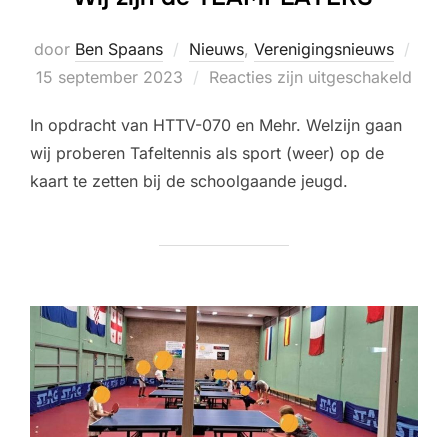
Gepl
door
Ben Spaans
Nieuws
,
Verenigingsnieuws
op
15 september 2023
Reacties zijn uitgeschakeld
In opdracht van HTTV-070 en Mehr. Welzijn gaan
wij proberen Tafeltennis als sport (weer) op de
kaart te zetten bij de schoolgaande jeugd.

* * *

An exact copy of the listing above is to be set down, with no pictures in it.

Answer section:
Gepl
door
Ben Spaans
Nieuws
,
Verenigingsnieuws
op
15 september 2023
Reacties zijn uitgeschakeld
In opdracht van HTTV-070 en Mehr. Welzijn gaan
wij proberen Tafeltennis als sport (weer) op de
kaart te zetten bij de schoolgaande jeugd.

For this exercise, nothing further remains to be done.